Page text:

>>>>

The five men were were taken from Long Lartin prison in Worcestershire under the guidance of Scottland Yard's extradition unit and were handed over to US marshals at Royal Air Force (RAF) base Mildenhall in Suffolk in eastern England. Hamza, along with fellow suspects Syed Tahla Ahsan, Khaled Al-Fawwaz, Adel Abdul Bary and Babar Ahmad were flown in two RAF planes. They will face trial in the USA. Extradition requests for these men were submitted between 1998-2006.
On Friday, the British High Court rejected a bail plea by Hamza, the 54-year-old former imam from Egypt. Two senior judges dismissed Hamza's plea to be allowed a stay of extradition on grounds of medical tests to assess whether he is fit enough to face the trial. Mary welcomed the decision, saying they felt happy that the terror suspects, who allegedly used every means possible to delay the extradition process, could be removed.
Hamza is expected to appear in the US District Court within 24 hours of touching the US soil. The ractual trial, however, could take between one to three years. He will be kept at the Metropolitan Correction Centre in New York.
Hamza is charged with 11 counts in the US, including taking 16 hostages in Yemen in 1998, promoting jihad in Afghanistan and also conspiring to establish a jehad training camp in the US. He had lost both his hands and an eye while fighting the Soviets in Afghanistan.

<<<<

What to do:
**A.** Answer these questions from the extradition article:
(i) At which base were the five men handed over to US marshals?
(ii) How old is Hamza, according to the article?
(iii) Where will Hamza be kept in the US?
**B.** Reproduce the extradition article word for word, everything from "Hamza is expected" down to "in New York.".

Data extracted from a collection:

>>>>

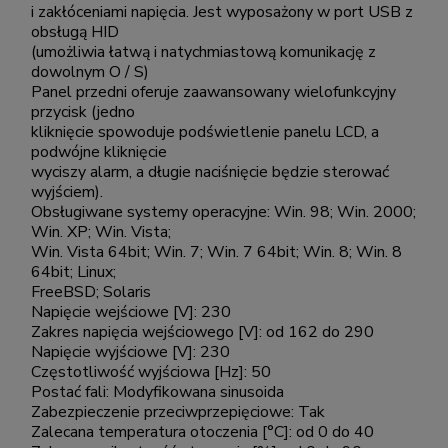
i zakłóceniami napięcia. Jest wyposażony w port USB z
obsługą HID
(umożliwia łatwą i natychmiastową komunikację z
dowolnym O / S)
Panel przedni oferuje zaawansowany wielofunkcyjny
przycisk (jedno
kliknięcie spowoduje podświetlenie panelu LCD, a
podwójne kliknięcie
wyciszy alarm, a długie naciśnięcie będzie sterować
wyjściem).
Obsługiwane systemy operacyjne: Win. 98; Win. 2000;
Win. XP; Win. Vista;
Win. Vista 64bit; Win. 7; Win. 7 64bit; Win. 8; Win. 8
64bit; Linux;
FreeBSD; Solaris
Napięcie wejściowe [V]: 230
Zakres napięcia wejściowego [V]: od 162 do 290
Napięcie wyjściowe [V]: 230
Częstotliwość wyjściowa [Hz]: 50
Postać fali: Modyfikowana sinusoida
Zabezpieczenie przeciwprzepięciowe: Tak
Zalecana temperatura otoczenia [°C]: od 0 do 40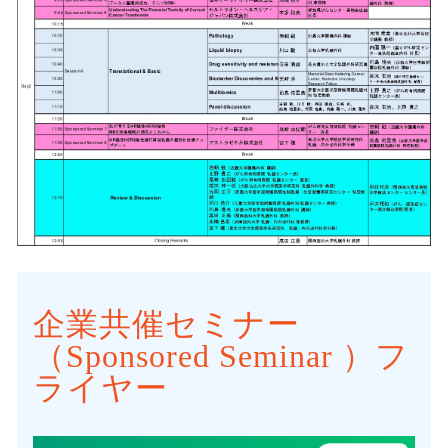
企業共催セミナー
（Sponsored Seminar ）フ
ライヤー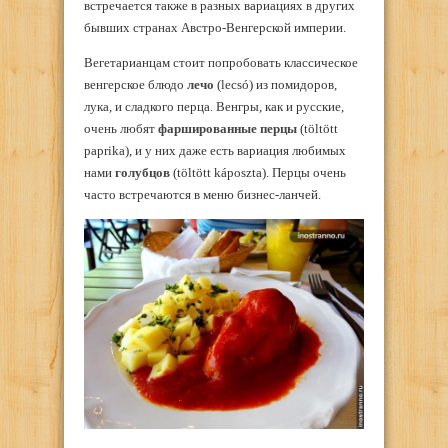
встречается также в разных вариациях в других
бывших странах Австро-Венгерской империи.
Вегетарианцам стоит попробовать классическое
венгерское блюдо
лечо
(lecsó) из помидоров,
лука, и сладкого перца. Венгры, как и русские,
очень любят
фаршированные перцы
(töltött
paprika), и у них даже есть вариация любимых
нами
голубцов
(töltött káposzta). Перцы очень
часто встречаются в меню бизнес-ланчей.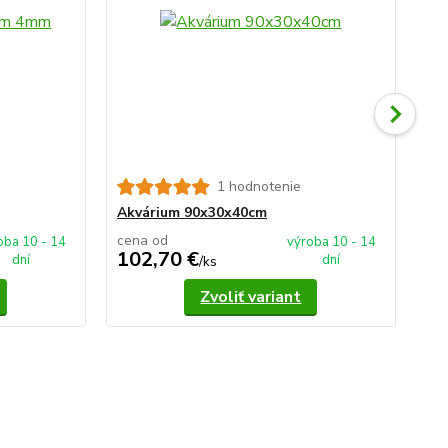
1 hodnotenie
Ak
Akvárium 90x30x40cm
cena od
ce
oba 10 - 14
výroba 10 - 14
102,70 €
1
dní
dní
/
ks
Zvoliť variant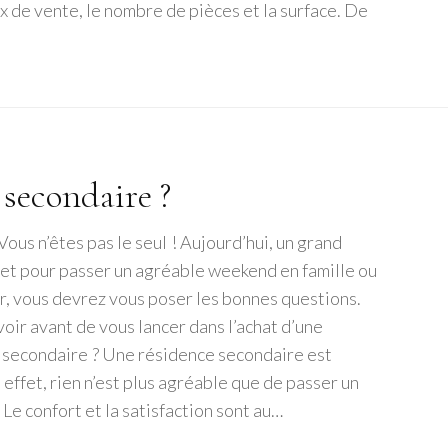
ix de vente, le nombre de pièces et la surface. De
secondaire ?
us n’êtes pas le seul ! Aujourd’hui, un grand
et pour passer un agréable weekend en famille ou
r, vous devrez vous poser les bonnes questions.
oir avant de vous lancer dans l’achat d’une
 secondaire ? Une résidence secondaire est
ffet, rien n’est plus agréable que de passer un
Le confort et la satisfaction sont au…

<<<<

Answers provided:
**A.**
(i) Royal Air Force (RAF) base Mildenhall in Suffolk
(ii) 54
(iii) The Metropolitan Correction Centre in New York

**B.**
Hamza is expected to appear in the US District Court within 24 hours of touching the US soil. The ractual trial, however, could take between one to three years. He will be kept at the Metropolitan Correction Centre in New York.